- [Problem description] Below are some records; return each one exactly as written.

- [Task inputs]

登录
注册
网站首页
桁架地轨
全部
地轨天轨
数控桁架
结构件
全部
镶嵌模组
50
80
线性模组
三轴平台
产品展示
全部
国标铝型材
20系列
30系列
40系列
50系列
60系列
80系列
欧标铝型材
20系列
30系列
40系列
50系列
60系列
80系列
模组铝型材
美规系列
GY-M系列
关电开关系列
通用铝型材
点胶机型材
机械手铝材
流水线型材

- [Completed task]
登录
注册
网站首页
桁架地轨
全部
地轨天轨
数控桁架
结构件
全部
镶嵌模组
50
80
线性模组
三轴平台
产品展示
全部
国标铝型材
20系列
30系列
40系列
50系列
60系列
80系列
欧标铝型材
20系列
30系列
40系列
50系列
60系列
80系列
模组铝型材
美规系列
GY-M系列
关电开关系列
通用铝型材
点胶机型材
机械手铝材
流水线型材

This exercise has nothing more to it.